**ASSIGNMENT:** The full set of entries below needs to be written out exactly.
(DATASET ENTRIES begins)
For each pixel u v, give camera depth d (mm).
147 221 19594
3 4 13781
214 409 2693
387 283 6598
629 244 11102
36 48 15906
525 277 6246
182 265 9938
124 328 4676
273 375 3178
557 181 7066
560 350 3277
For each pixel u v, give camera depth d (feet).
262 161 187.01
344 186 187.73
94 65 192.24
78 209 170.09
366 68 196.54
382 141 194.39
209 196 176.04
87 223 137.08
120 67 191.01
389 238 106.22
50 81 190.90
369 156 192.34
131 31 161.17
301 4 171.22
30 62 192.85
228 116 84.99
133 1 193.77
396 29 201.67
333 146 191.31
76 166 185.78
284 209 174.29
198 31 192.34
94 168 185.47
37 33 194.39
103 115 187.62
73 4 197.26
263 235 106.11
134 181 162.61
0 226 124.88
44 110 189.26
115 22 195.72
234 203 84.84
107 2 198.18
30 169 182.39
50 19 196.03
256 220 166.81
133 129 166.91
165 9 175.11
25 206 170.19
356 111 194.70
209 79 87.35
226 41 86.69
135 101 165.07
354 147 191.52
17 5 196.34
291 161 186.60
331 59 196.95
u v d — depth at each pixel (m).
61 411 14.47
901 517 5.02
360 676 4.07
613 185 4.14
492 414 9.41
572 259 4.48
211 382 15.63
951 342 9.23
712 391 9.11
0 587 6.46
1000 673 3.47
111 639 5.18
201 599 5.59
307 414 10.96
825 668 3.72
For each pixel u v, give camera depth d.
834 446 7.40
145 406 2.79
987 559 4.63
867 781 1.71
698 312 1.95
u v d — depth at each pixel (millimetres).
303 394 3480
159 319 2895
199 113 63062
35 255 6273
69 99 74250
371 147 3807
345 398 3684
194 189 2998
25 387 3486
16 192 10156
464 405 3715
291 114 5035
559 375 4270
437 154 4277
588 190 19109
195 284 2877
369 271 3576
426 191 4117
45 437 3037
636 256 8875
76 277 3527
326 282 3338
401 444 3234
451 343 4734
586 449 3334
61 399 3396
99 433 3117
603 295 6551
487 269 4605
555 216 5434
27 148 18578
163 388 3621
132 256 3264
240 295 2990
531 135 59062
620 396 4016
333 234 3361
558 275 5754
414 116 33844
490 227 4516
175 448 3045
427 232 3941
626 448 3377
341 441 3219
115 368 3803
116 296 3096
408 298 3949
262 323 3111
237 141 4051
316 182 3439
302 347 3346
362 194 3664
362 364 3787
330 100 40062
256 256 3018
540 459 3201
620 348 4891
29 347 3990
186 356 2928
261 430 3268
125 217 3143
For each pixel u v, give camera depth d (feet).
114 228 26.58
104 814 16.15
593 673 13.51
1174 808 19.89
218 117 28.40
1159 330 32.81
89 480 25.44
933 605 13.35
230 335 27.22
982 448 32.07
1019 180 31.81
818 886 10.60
(DATASET ENTRIES ends)
**SOLUTION TO THIS TASK:**
For each pixel u v, give camera depth d (mm).
147 221 19594
3 4 13781
214 409 2693
387 283 6598
629 244 11102
36 48 15906
525 277 6246
182 265 9938
124 328 4676
273 375 3178
557 181 7066
560 350 3277
For each pixel u v, give camera depth d (feet).
262 161 187.01
344 186 187.73
94 65 192.24
78 209 170.09
366 68 196.54
382 141 194.39
209 196 176.04
87 223 137.08
120 67 191.01
389 238 106.22
50 81 190.90
369 156 192.34
131 31 161.17
301 4 171.22
30 62 192.85
228 116 84.99
133 1 193.77
396 29 201.67
333 146 191.31
76 166 185.78
284 209 174.29
198 31 192.34
94 168 185.47
37 33 194.39
103 115 187.62
73 4 197.26
263 235 106.11
134 181 162.61
0 226 124.88
44 110 189.26
115 22 195.72
234 203 84.84
107 2 198.18
30 169 182.39
50 19 196.03
256 220 166.81
133 129 166.91
165 9 175.11
25 206 170.19
356 111 194.70
209 79 87.35
226 41 86.69
135 101 165.07
354 147 191.52
17 5 196.34
291 161 186.60
331 59 196.95
u v d — depth at each pixel (m).
61 411 14.47
901 517 5.02
360 676 4.07
613 185 4.14
492 414 9.41
572 259 4.48
211 382 15.63
951 342 9.23
712 391 9.11
0 587 6.46
1000 673 3.47
111 639 5.18
201 599 5.59
307 414 10.96
825 668 3.72
For each pixel u v, give camera depth d.
834 446 7.40
145 406 2.79
987 559 4.63
867 781 1.71
698 312 1.95
u v d — depth at each pixel (millimetres).
303 394 3480
159 319 2895
199 113 63062
35 255 6273
69 99 74250
371 147 3807
345 398 3684
194 189 2998
25 387 3486
16 192 10156
464 405 3715
291 114 5035
559 375 4270
437 154 4277
588 190 19109
195 284 2877
369 271 3576
426 191 4117
45 437 3037
636 256 8875
76 277 3527
326 282 3338
401 444 3234
451 343 4734
586 449 3334
61 399 3396
99 433 3117
603 295 6551
487 269 4605
555 216 5434
27 148 18578
163 388 3621
132 256 3264
240 295 2990
531 135 59062
620 396 4016
333 234 3361
558 275 5754
414 116 33844
490 227 4516
175 448 3045
427 232 3941
626 448 3377
341 441 3219
115 368 3803
116 296 3096
408 298 3949
262 323 3111
237 141 4051
316 182 3439
302 347 3346
362 194 3664
362 364 3787
330 100 40062
256 256 3018
540 459 3201
620 348 4891
29 347 3990
186 356 2928
261 430 3268
125 217 3143
For each pixel u v, give camera depth d (feet).
114 228 26.58
104 814 16.15
593 673 13.51
1174 808 19.89
218 117 28.40
1159 330 32.81
89 480 25.44
933 605 13.35
230 335 27.22
982 448 32.07
1019 180 31.81
818 886 10.60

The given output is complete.